Nigel Farage ha vinto le elezioni suppletive di Clacton‑on‑Sea, da lui stesso indette, riconquistando il seggio parlamentare con 22.239 voti, mille in più rispetto alle generali del 2024. Tutti i principali partiti britannici hanno boicottato la competizione, lasciando come avversario più visibile il comico Count Binface, vestito da bidone della spazzatura argentato, che ha comunque raccolto 9.455 voti — un segnale di dissenso ironico ma reale anche nel cuore conservatore dell’Essex. Farage, leader di Reform UK, ha rivendicato la vittoria su X con un laconico “Il risultato a Clacton parla da sé”, evitando però il tradizionale discorso di ringraziamento. Ha dichiarato di essere stato avvertito dalla polizia di possibili disturbi, ma la Essex Police ha smentito: “Nessun incidente o problema”.
Binface, dal canto suo, ha commentato con sarcasmo: “Sono arrivato primo tra i candidati che si sono presi la briga di presentarsi per i risultati.” Dietro la teatralità, la sfida di Clacton ha rivelato le fragilità di Reform. Farage aveva provocato le elezioni dimettendosi dopo le polemiche sulle sue finanze personali, tuttora sotto indagine parlamentare.
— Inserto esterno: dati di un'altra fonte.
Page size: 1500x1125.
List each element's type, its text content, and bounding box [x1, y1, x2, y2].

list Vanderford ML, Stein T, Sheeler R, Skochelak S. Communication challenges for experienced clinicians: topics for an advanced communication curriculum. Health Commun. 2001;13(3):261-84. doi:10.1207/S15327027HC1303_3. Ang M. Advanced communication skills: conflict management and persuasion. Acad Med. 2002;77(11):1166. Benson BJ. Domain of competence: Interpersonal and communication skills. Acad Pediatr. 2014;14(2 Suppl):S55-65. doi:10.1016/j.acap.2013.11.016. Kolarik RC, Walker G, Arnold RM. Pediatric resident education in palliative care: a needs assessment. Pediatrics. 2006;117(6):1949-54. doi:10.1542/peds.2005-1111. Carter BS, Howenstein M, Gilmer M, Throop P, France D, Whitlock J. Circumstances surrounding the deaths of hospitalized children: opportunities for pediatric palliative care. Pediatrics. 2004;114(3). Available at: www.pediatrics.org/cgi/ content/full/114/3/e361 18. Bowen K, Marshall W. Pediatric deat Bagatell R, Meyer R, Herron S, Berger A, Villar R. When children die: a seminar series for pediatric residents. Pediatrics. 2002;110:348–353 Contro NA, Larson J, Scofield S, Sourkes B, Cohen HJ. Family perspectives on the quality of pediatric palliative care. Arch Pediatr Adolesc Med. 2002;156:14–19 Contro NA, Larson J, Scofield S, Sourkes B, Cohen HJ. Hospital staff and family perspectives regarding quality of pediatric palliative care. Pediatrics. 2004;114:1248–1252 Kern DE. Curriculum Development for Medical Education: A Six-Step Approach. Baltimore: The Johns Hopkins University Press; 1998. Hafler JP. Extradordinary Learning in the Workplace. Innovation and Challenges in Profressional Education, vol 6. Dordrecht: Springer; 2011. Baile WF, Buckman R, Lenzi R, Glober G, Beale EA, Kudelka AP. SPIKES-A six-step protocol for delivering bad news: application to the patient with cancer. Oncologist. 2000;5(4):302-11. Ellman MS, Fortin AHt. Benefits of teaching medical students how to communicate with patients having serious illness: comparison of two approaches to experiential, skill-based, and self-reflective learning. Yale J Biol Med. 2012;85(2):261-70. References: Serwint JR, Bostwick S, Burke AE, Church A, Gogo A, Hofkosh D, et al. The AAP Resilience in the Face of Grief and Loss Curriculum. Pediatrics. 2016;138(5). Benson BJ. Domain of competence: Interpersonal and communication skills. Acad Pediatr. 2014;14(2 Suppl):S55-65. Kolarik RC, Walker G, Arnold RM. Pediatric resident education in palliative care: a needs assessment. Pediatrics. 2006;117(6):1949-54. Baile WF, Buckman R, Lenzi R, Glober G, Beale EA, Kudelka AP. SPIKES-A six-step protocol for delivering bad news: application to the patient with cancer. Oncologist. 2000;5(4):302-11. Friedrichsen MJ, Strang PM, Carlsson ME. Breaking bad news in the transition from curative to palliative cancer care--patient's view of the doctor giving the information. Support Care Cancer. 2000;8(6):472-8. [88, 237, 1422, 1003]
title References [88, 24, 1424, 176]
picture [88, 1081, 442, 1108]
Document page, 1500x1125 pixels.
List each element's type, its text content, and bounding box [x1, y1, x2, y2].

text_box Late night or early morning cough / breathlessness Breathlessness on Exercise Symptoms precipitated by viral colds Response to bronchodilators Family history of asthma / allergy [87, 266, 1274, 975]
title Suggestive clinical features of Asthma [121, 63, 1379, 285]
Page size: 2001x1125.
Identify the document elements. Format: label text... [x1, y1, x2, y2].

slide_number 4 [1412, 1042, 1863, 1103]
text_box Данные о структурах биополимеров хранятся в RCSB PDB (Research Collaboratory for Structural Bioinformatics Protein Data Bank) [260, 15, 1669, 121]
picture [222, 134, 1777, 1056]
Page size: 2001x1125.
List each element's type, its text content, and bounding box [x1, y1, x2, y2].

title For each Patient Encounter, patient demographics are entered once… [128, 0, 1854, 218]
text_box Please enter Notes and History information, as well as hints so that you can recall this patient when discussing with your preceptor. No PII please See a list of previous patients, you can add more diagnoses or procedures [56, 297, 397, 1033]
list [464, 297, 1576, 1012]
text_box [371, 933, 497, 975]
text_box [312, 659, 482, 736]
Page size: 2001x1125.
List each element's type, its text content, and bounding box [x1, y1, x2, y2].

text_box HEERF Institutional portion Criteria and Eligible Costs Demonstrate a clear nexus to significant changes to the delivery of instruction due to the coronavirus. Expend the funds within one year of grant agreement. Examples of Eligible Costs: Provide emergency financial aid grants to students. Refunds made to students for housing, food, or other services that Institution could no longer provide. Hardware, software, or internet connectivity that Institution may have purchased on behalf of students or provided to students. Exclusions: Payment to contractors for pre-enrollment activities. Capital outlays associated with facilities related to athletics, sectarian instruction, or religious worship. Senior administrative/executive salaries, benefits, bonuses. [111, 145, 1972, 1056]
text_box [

L’obiettivo era ribadire la fiducia del suo elettorato, ma la mossa ha trasformato la campagna in un spettacolo solitario, deriso come un “circo” dai commentatori. Il costo dell’operazione — circa 250.000 sterline, a carico dei contribuenti — ha alimentato ulteriori critiche. “Non ha funzionato come sfida all’establishment,” ha spiegato Tim Bale, politologo della Queen Mary University, “perché gli altri partiti si sono ritirati, riducendo la narrazione a lui contro una serie di candidati di contorno.”
Sul fronte politico, Farage affronta ora una sfida interna: il nuovo partito Restore Britain, fondato dall’ex alleato Rupert Lowe e sostenuto dal miliardario Elon Musk, sta erodendo parte della base populista.